### Requirement:
Only the lines of the data below from the one with "<source format=gts>" through the one with "G04 #@! TO.C,D1*" are wanted. Repeat them exactly.

### Available data:
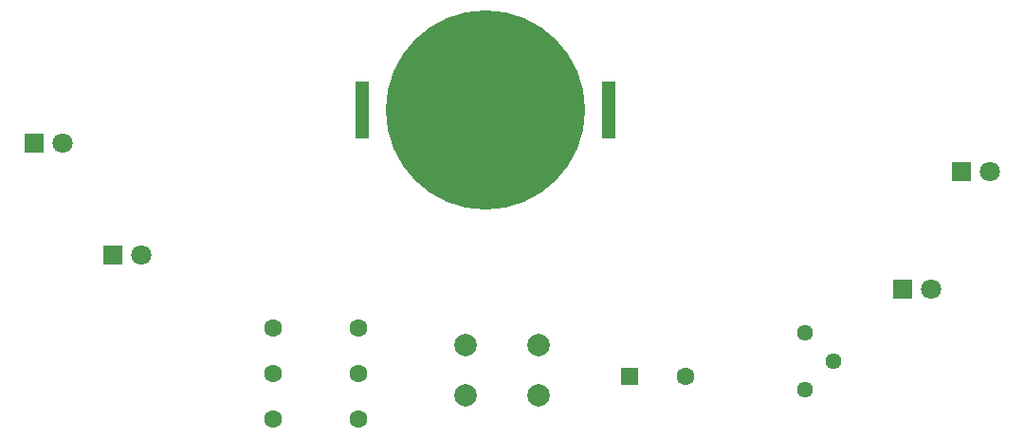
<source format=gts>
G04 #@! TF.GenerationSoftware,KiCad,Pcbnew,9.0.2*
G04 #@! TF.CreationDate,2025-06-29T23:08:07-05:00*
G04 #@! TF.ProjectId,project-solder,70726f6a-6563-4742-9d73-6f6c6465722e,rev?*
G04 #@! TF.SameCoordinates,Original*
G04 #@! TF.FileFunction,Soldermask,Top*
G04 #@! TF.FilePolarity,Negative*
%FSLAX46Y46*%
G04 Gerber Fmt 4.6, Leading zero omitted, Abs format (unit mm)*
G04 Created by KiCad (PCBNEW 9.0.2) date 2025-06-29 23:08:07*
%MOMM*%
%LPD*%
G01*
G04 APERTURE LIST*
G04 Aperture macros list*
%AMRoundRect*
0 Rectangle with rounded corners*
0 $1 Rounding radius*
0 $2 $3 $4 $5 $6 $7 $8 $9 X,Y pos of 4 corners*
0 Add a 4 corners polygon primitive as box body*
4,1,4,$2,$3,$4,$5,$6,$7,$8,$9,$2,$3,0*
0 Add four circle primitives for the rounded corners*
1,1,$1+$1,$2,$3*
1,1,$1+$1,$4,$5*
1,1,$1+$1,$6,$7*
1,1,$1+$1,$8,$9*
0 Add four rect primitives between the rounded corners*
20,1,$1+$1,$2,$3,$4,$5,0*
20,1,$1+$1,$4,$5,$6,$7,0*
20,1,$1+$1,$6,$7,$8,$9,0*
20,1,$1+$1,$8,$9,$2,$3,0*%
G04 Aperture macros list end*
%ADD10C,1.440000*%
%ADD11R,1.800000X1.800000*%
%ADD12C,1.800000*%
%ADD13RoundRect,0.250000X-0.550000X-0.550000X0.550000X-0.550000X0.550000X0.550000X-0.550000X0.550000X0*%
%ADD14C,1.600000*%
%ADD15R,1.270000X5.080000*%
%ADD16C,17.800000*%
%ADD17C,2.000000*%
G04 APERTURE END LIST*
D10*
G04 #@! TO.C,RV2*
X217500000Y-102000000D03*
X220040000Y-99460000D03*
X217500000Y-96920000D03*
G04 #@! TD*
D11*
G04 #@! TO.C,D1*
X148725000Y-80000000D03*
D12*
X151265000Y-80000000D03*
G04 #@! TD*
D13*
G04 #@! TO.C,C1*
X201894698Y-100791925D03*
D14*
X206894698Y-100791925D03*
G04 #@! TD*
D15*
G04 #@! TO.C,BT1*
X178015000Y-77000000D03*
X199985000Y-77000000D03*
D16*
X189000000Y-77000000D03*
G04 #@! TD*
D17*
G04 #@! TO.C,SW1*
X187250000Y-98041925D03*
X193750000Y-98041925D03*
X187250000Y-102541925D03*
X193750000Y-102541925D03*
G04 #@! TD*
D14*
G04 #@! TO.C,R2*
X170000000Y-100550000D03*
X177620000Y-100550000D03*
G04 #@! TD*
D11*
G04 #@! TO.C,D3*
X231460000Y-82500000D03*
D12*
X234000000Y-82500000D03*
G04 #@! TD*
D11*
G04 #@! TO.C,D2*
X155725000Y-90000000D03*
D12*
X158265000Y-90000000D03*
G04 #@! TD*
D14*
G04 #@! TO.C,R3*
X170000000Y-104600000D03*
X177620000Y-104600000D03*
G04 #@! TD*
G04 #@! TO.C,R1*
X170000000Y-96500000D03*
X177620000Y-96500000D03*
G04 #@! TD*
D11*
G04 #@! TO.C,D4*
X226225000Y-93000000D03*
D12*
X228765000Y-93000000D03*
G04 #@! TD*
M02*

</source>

---

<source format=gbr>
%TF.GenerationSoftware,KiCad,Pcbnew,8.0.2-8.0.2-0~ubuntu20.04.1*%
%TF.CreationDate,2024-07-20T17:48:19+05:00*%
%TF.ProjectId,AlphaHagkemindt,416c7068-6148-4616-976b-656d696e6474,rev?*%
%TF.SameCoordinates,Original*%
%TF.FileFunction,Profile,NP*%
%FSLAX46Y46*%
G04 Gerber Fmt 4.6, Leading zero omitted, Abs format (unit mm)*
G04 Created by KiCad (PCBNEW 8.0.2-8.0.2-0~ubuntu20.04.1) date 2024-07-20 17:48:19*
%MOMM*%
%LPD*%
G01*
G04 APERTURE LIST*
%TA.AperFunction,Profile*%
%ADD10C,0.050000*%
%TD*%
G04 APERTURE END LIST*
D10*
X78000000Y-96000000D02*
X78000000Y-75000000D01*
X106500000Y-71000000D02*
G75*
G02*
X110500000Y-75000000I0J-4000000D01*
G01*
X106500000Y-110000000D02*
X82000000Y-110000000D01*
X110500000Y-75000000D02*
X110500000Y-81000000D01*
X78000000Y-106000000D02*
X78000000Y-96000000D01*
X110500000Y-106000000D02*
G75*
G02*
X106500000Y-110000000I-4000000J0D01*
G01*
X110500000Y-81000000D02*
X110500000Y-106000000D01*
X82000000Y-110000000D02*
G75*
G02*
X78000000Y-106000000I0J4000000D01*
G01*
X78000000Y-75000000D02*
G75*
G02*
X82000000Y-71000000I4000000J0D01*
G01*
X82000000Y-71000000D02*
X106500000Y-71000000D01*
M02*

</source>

### Your solution:
<source format=gts>
G04 #@! TF.GenerationSoftware,KiCad,Pcbnew,9.0.2*
G04 #@! TF.CreationDate,2025-06-29T23:08:07-05:00*
G04 #@! TF.ProjectId,project-solder,70726f6a-6563-4742-9d73-6f6c6465722e,rev?*
G04 #@! TF.SameCoordinates,Original*
G04 #@! TF.FileFunction,Soldermask,Top*
G04 #@! TF.FilePolarity,Negative*
%FSLAX46Y46*%
G04 Gerber Fmt 4.6, Leading zero omitted, Abs format (unit mm)*
G04 Created by KiCad (PCBNEW 9.0.2) date 2025-06-29 23:08:07*
%MOMM*%
%LPD*%
G01*
G04 APERTURE LIST*
G04 Aperture macros list*
%AMRoundRect*
0 Rectangle with rounded corners*
0 $1 Rounding radius*
0 $2 $3 $4 $5 $6 $7 $8 $9 X,Y pos of 4 corners*
0 Add a 4 corners polygon primitive as box body*
4,1,4,$2,$3,$4,$5,$6,$7,$8,$9,$2,$3,0*
0 Add four circle primitives for the rounded corners*
1,1,$1+$1,$2,$3*
1,1,$1+$1,$4,$5*
1,1,$1+$1,$6,$7*
1,1,$1+$1,$8,$9*
0 Add four rect primitives between the rounded corners*
20,1,$1+$1,$2,$3,$4,$5,0*
20,1,$1+$1,$4,$5,$6,$7,0*
20,1,$1+$1,$6,$7,$8,$9,0*
20,1,$1+$1,$8,$9,$2,$3,0*%
G04 Aperture macros list end*
%ADD10C,1.440000*%
%ADD11R,1.800000X1.800000*%
%ADD12C,1.800000*%
%ADD13RoundRect,0.250000X-0.550000X-0.550000X0.550000X-0.550000X0.550000X0.550000X-0.550000X0.550000X0*%
%ADD14C,1.600000*%
%ADD15R,1.270000X5.080000*%
%ADD16C,17.800000*%
%ADD17C,2.000000*%
G04 APERTURE END LIST*
D10*
G04 #@! TO.C,RV2*
X217500000Y-102000000D03*
X220040000Y-99460000D03*
X217500000Y-96920000D03*
G04 #@! TD*
D11*
G04 #@! TO.C,D1*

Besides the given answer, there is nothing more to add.